The specific hole Sasser exploits is documented by Microsoft in its MS04-011 bulletin (CVE-2003-0533), for which a patch had been released seventeen days earlier.
[2] This worm was named Sasser because it spreads by exploiting a buffer overflow in the component known as LSASS (Local Security Authority Subsystem Service) on the affected operating systems.
According to a report by eEye Digital Security published on April 13, 2004, this buffer overflow relies on an apparently deprecated API call to Microsoft Active Directory, which both allows for unchecked remote queries and crashes LSASS.exe if given a long string.
[3] Once on a machine, the worm scans different ranges of IP addresses and connects to victims' computers primarily through TCP port 445.

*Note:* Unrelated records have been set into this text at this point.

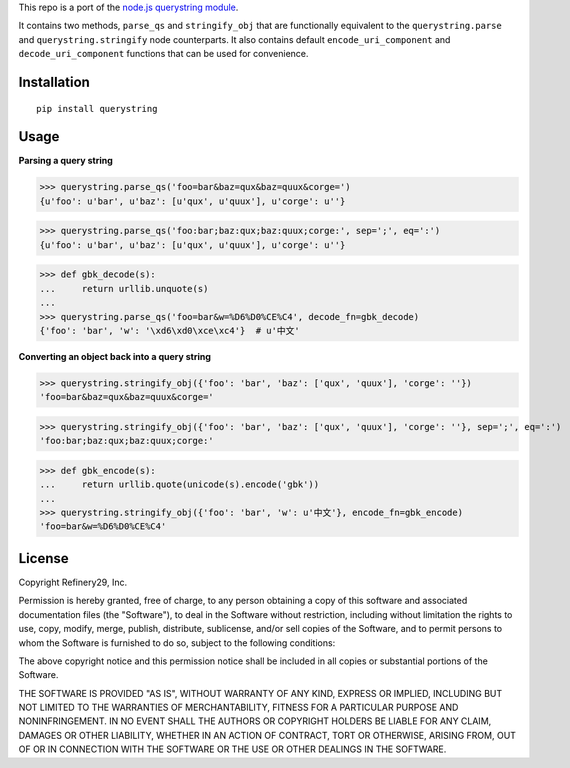This repo is a port of the `node.js querystring module <https://nodejs.org/api/querystring.html>`_.

It contains two methods, ``parse_qs`` and ``stringify_obj`` that are functionally equivalent to the
``querystring.parse`` and  ``querystring.stringify`` node counterparts. It also contains default
``encode_uri_component`` and ``decode_uri_component`` functions that can be used for convenience.


Installation
============

::

  pip install querystring


Usage
=====

**Parsing a query string**

>>> querystring.parse_qs('foo=bar&baz=qux&baz=quux&corge=')
{u'foo': u'bar', u'baz': [u'qux', u'quux'], u'corge': u''}

>>> querystring.parse_qs('foo:bar;baz:qux;baz:quux;corge:', sep=';', eq=':')
{u'foo': u'bar', u'baz': [u'qux', u'quux'], u'corge': u''}

>>> def gbk_decode(s):
...     return urllib.unquote(s)
...
>>> querystring.parse_qs('foo=bar&w=%D6%D0%CE%C4', decode_fn=gbk_decode)
{'foo': 'bar', 'w': '\xd6\xd0\xce\xc4'}  # u'中文'

**Converting an object back into a query string**

>>> querystring.stringify_obj({'foo': 'bar', 'baz': ['qux', 'quux'], 'corge': ''})
'foo=bar&baz=qux&baz=quux&corge='

>>> querystring.stringify_obj({'foo': 'bar', 'baz': ['qux', 'quux'], 'corge': ''}, sep=';', eq=':')
'foo:bar;baz:qux;baz:quux;corge:'

>>> def gbk_encode(s):
...     return urllib.quote(unicode(s).encode('gbk'))
...
>>> querystring.stringify_obj({'foo': 'bar', 'w': u'中文'}, encode_fn=gbk_encode)
'foo=bar&w=%D6%D0%CE%C4'


License
=======

Copyright Refinery29, Inc.

Permission is hereby granted, free of charge, to any person obtaining a
copy of this software and associated documentation files (the
"Software"), to deal in the Software without restriction, including
without limitation the rights to use, copy, modify, merge, publish,
distribute, sublicense, and/or sell copies of the Software, and to permit
persons to whom the Software is furnished to do so, subject to the
following conditions:

The above copyright notice and this permission notice shall be included
in all copies or substantial portions of the Software.

THE SOFTWARE IS PROVIDED "AS IS", WITHOUT WARRANTY OF ANY KIND, EXPRESS
OR IMPLIED, INCLUDING BUT NOT LIMITED TO THE WARRANTIES OF
MERCHANTABILITY, FITNESS FOR A PARTICULAR PURPOSE AND NONINFRINGEMENT. IN
NO EVENT SHALL THE AUTHORS OR COPYRIGHT HOLDERS BE LIABLE FOR ANY CLAIM,
DAMAGES OR OTHER LIABILITY, WHETHER IN AN ACTION OF CONTRACT, TORT OR
OTHERWISE, ARISING FROM, OUT OF OR IN CONNECTION WITH THE SOFTWARE OR THE
USE OR OTHER DEALINGS IN THE SOFTWARE.
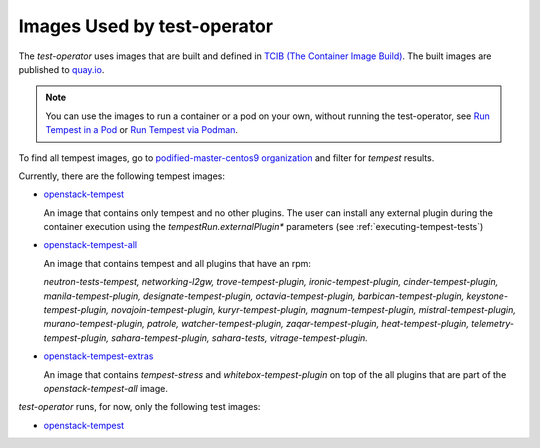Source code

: Images Used by test-operator
============================

The `test-operator` uses images that are built and defined in
`TCIB (The Container Image Build) <https://github.com/openstack-k8s-operators/tcib>`_.
The built images are published to `quay.io <https://quay.io/>`_.

.. note::
    You can use the images to run a container or a pod on your own, without
    running the test-operator, see `Run Tempest in a Pod <./tempest_pod.html>`_
    or `Run Tempest via Podman <./tempest_podman.html>`_.

To find all tempest images, go to
`podified-master-centos9 organization <https://quay.io/organization/podified-master-centos9>`_
and filter for *tempest* results.

Currently, there are the following tempest images:

* `openstack-tempest <https://quay.io/podified-antelope-centos9/openstack-tempest>`_

  An image that contains only tempest and no other plugins. The user can install any external
  plugin during the container execution using the `tempestRun.externalPlugin*` parameters
  (see :ref:`executing-tempest-tests`)

* `openstack-tempest-all <https://quay.io/podified-antelope-centos9/openstack-tempest-all>`_

  An image that contains tempest and all plugins that have an rpm:

  `neutron-tests-tempest, networking-l2gw, trove-tempest-plugin, ironic-tempest-plugin,
  cinder-tempest-plugin, manila-tempest-plugin, designate-tempest-plugin, octavia-tempest-plugin,
  barbican-tempest-plugin, keystone-tempest-plugin, novajoin-tempest-plugin,
  kuryr-tempest-plugin, magnum-tempest-plugin, mistral-tempest-plugin, murano-tempest-plugin,
  patrole, watcher-tempest-plugin, zaqar-tempest-plugin, heat-tempest-plugin,
  telemetry-tempest-plugin, sahara-tempest-plugin, sahara-tests, vitrage-tempest-plugin.`

* `openstack-tempest-extras <https://quay.io/podified-antelope-centos9/openstack-tempest-extras>`_

  An image that contains `tempest-stress` and `whitebox-tempest-plugin` on top of the all plugins
  that are part of the `openstack-tempest-all` image.


`test-operator` runs, for now, only the following test images:

* `openstack-tempest <https://quay.io/podified-antelope-centos9/openstack-tempest>`_
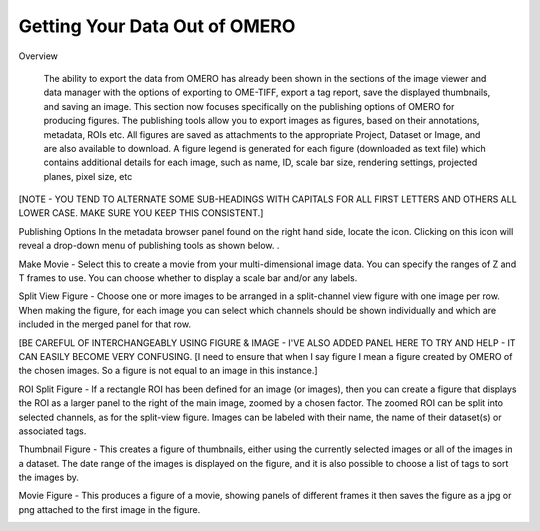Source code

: Getting Your Data Out of OMERO 
==============================

Overview

   The ability to export the data from OMERO has already been shown in the sections of the image viewer and data manager with the options of exporting to OME-TIFF, export a tag report, save the displayed thumbnails, and saving an image. This section now focuses specifically on the publishing options of OMERO for producing figures. The publishing tools allow you to export images as figures, based on their annotations, metadata, ROIs etc. All figures are saved as attachments to the appropriate Project, Dataset or Image, and are also available to download. A figure legend is generated for each figure (downloaded as text file) which contains additional details for each image, such as name, ID, scale bar size, rendering settings, projected planes, pixel size, etc

[NOTE - YOU TEND TO ALTERNATE SOME SUB-HEADINGS WITH CAPITALS FOR ALL FIRST LETTERS AND OTHERS ALL LOWER CASE. MAKE SURE YOU KEEP THIS CONSISTENT.]



Publishing Options
In the metadata browser panel found on the right hand side, locate the icon. Clicking on this icon will reveal a drop-down menu of publishing tools as shown below.
.


.. image:: graphx/gettingyourdataout_publish.png


Make Movie - Select this to create a movie from your multi-dimensional image data. You can specify the ranges of Z and T frames to use. You can choose whether to display a scale bar and/or any labels.

Split View Figure - Choose one or more images to be arranged in a split-channel view figure with one image per row. When making the figure, for each image you can select which channels should be shown individually and which are included in the merged panel for that row.

[BE CAREFUL OF INTERCHANGEABLY USING FIGURE & IMAGE - I'VE ALSO ADDED PANEL HERE TO TRY AND HELP - IT CAN EASILY BECOME VERY CONFUSING. 
[I need to ensure that when I say figure I mean a figure created by OMERO of the chosen images. So a figure is not equal to an image in this instance.]

ROI Split Figure - If a rectangle ROI has been defined for an image (or images), then you can create a figure that displays the ROI as a larger panel to the right of the main image, zoomed by a chosen factor. The zoomed ROI can be split into selected channels, as for the split-view figure. Images can be labeled with their name, the name of their dataset(s) or associated tags.

Thumbnail Figure - This creates a figure of thumbnails, either using the currently selected images or all of the images in a dataset. The date range of the images is displayed on the figure, and it is also possible to choose a list of tags to sort the images by.

Movie Figure -  This produces a figure of a movie, showing panels of different frames it then saves the figure as a jpg or png attached to the first image in the figure.

.. image:: graphx/gettingyourdataout_figureresults.png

The LSASS vulnerability was patched by Microsoft in the April 2004 installment of its monthly security packages, prior to the release of the worm.
Some technology specialists have speculated that the worm writer reverse-engineered the patch to discover the vulnerability, which would open millions of computers whose operating system had not been upgraded with the security update.
The British Coastguard had its electronic mapping service disabled for a few hours, and Goldman Sachs, Deutsche Post, and the European Commission also had issues with the worm.
On 8 May 2005, an 19-year-old German named Sven Jaschan from Rotenburg, Lower Saxony, then student at a technical college, was arrested for writing the worm.